As a union we have experienced and challenged these changes e.g:
- the closure of stations;
- the reduction in overall numbers of firefighters including emergency fire control staff;
- the reduction in the number of managers (officers) required for command and control and FRS-management and planning;
- the reduction in the number of control rooms;
- the reduction in the number of appliances;
- the reduction in crewing levels on appliances and in controls;
- the introduction of small fire vehicles with inadequate levels of equipment;
- the ending of the ‘multiplier’ applied to the riding positions on each appliance to account for such things as leave, training and sick leave (known as the “ridership factor”);
- the introduction of ‘lean crewing’ (or ‘lean staffing’);
- the reduction in the availability of personnel on the retained duty system;
- the reduction of watch sizes at whole time stations and controls,
- the introduction of day crewing plus/close proximity crewing which at a stroke halves the number of personnel available at a fire station.
Underfunding; lack of investment, pay cuts
The responsibility does not only lie with Chief Fire Officers or fire and rescue authorities. Long-term government underfunding of our service and the scrapping of standards have created a race to the bottom.
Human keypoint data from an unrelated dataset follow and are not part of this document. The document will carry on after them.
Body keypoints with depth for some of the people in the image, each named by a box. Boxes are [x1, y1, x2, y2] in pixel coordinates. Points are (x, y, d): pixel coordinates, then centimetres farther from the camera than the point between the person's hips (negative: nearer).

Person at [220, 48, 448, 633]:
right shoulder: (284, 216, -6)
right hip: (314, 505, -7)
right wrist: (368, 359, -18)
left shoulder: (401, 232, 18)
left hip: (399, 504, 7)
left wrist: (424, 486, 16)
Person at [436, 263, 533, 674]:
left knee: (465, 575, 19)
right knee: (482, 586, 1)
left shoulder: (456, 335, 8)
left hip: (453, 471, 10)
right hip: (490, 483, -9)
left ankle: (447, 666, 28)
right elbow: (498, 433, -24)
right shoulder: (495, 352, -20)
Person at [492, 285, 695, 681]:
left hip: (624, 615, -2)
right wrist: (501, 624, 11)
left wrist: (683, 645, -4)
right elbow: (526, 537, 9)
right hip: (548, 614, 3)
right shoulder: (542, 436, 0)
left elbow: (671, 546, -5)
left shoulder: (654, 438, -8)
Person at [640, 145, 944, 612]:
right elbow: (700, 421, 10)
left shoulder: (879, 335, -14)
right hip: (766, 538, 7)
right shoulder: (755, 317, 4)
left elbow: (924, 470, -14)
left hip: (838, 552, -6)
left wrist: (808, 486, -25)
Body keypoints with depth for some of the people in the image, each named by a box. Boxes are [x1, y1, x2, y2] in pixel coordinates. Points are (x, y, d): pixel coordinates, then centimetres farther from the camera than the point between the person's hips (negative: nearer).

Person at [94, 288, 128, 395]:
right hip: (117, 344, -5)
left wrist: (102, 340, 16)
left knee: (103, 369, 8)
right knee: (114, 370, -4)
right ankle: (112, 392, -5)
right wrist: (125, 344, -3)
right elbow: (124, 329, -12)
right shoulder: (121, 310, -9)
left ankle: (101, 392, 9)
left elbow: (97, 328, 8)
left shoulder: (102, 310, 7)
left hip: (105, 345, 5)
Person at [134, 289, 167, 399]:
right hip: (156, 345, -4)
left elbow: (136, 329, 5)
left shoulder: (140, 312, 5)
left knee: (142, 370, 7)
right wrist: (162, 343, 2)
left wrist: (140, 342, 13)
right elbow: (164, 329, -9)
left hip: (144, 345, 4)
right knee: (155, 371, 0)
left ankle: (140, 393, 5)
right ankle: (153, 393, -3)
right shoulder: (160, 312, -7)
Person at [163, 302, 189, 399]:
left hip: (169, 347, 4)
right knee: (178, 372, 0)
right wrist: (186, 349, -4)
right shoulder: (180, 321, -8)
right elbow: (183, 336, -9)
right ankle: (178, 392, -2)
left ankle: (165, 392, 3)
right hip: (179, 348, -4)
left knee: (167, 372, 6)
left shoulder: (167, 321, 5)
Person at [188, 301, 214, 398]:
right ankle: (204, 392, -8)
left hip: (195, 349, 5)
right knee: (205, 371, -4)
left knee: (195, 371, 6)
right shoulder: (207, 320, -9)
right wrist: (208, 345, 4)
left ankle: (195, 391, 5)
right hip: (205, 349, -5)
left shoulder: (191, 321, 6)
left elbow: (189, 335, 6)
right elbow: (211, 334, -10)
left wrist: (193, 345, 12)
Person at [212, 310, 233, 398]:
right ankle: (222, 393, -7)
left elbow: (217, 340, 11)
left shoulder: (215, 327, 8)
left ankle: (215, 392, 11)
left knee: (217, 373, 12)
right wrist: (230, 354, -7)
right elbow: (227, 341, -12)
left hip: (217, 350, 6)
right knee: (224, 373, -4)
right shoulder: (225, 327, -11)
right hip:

Not only are levels of provisions (especially staffing) poorer in ‘normal times’, they are wholly inadequate to meet the challenges when there are major incidents or a national emergency.
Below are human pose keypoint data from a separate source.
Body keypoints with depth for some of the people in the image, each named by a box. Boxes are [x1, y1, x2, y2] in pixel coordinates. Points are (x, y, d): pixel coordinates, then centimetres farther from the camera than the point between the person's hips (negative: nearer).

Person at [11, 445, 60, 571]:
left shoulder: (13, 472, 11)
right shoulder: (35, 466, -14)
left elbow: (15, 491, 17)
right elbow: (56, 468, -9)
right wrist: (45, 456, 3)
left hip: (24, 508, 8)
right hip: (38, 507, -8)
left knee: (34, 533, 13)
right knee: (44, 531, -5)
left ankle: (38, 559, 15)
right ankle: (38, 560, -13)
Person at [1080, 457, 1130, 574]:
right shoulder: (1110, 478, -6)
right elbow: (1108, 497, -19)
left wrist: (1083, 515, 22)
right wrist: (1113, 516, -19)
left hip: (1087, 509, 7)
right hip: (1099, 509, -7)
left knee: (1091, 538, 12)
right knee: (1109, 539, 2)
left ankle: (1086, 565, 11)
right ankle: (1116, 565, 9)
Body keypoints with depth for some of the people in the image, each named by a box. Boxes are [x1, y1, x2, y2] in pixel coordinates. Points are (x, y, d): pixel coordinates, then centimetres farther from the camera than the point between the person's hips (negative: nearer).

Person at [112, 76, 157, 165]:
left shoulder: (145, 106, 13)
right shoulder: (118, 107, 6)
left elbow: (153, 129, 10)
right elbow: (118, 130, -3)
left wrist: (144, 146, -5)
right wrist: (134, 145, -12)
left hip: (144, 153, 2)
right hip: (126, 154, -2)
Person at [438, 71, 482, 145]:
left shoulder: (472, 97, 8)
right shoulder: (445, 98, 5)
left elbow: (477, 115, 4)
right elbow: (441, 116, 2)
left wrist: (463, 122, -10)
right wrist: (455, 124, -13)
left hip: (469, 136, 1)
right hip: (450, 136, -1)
We have endeavoured to break that cycle through making the case for investment in our service, only to be met with a refusal by the Westminster government to address these fundamental issues. We have offered to negotiate the future work our members might undertake only to be dismissed; with government refusing the necessary investment and funding.
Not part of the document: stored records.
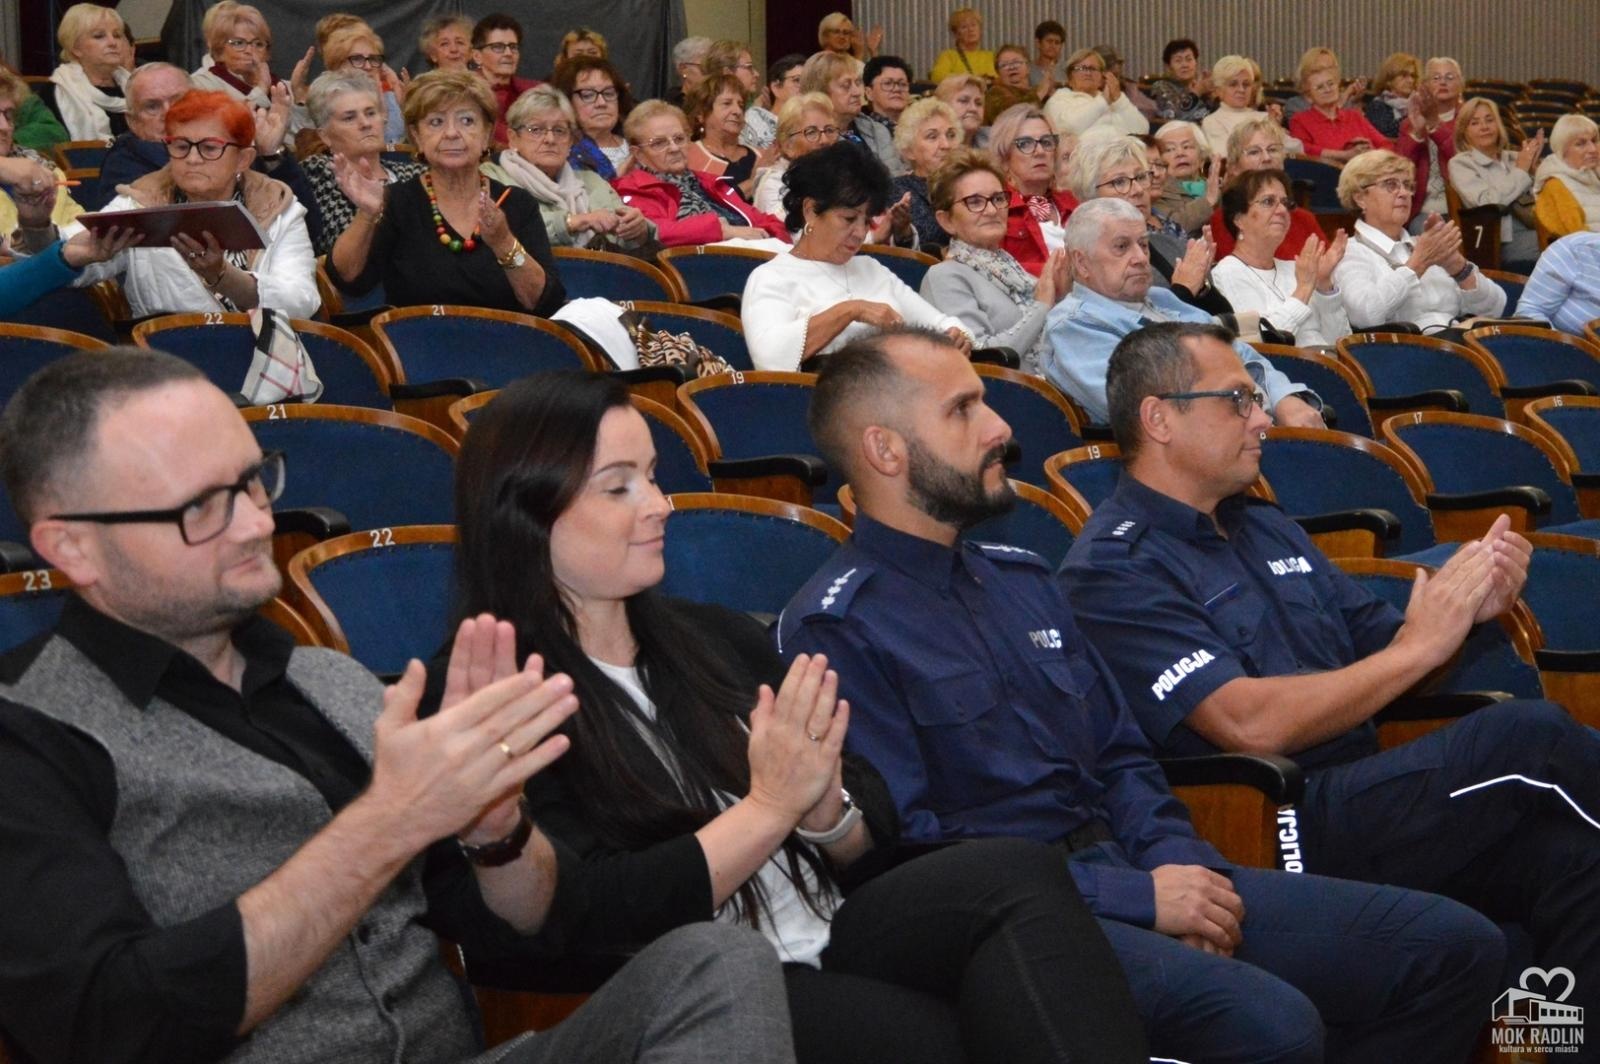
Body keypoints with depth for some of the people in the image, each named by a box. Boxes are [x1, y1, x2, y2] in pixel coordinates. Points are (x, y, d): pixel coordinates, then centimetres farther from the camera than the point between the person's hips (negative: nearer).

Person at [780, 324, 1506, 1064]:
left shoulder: (1020, 578, 17)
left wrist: (1180, 865, -2)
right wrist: (1138, 899, -16)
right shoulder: (835, 631, -9)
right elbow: (909, 850, -16)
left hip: (1126, 867, 8)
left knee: (1456, 947, -2)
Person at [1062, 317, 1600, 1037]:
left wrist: (1465, 607, 2)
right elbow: (1252, 723, -16)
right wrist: (1419, 647, -9)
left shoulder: (1267, 530, 21)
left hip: (1363, 800, 8)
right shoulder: (1113, 572, -5)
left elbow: (1380, 663, 24)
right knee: (1530, 735, -23)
This lack of respect for firefighters has been accompanied by the imposition of a swathe of attacks on terms and conditions. These have included the introduction of new shift systems under threat to dismiss and re-engage the whole Grey Book workforce; a massive hike in the already-high contribution rates for fire service pension schemes and the imposition of punitive pension schemes with unworkable pension ages.
Coronavirus crisis: the need for a lasting change of direction
We are mindful that the government’s Chief Scientific Adviser, has made clear that his professional view is that the coronavirus outbreak is quite likely “to become an annual virus, an annual seasonal infection”.
The latest situation has starkly highlighted the crisis in our service, which we have been warning about for a considerable time. Any discussions about tackling the current crisis must take place within the context set out above; of a service suffering from long-term underfunding, under-resourcing and understaffing.
FBU members will want to play a full part in protecting our communities through the current health crisis. The FBU will therefore continue to discuss all such matters at all levels, led centrally. The approach will be to agree reasonable, deliverable adjustments to work activity and hours of work taking into account that members have contracts and as a union we will not be agreeing to imposed additional hours of work on any members and that performance of additional hours will be voluntary. A further circular will address these issues in more detail.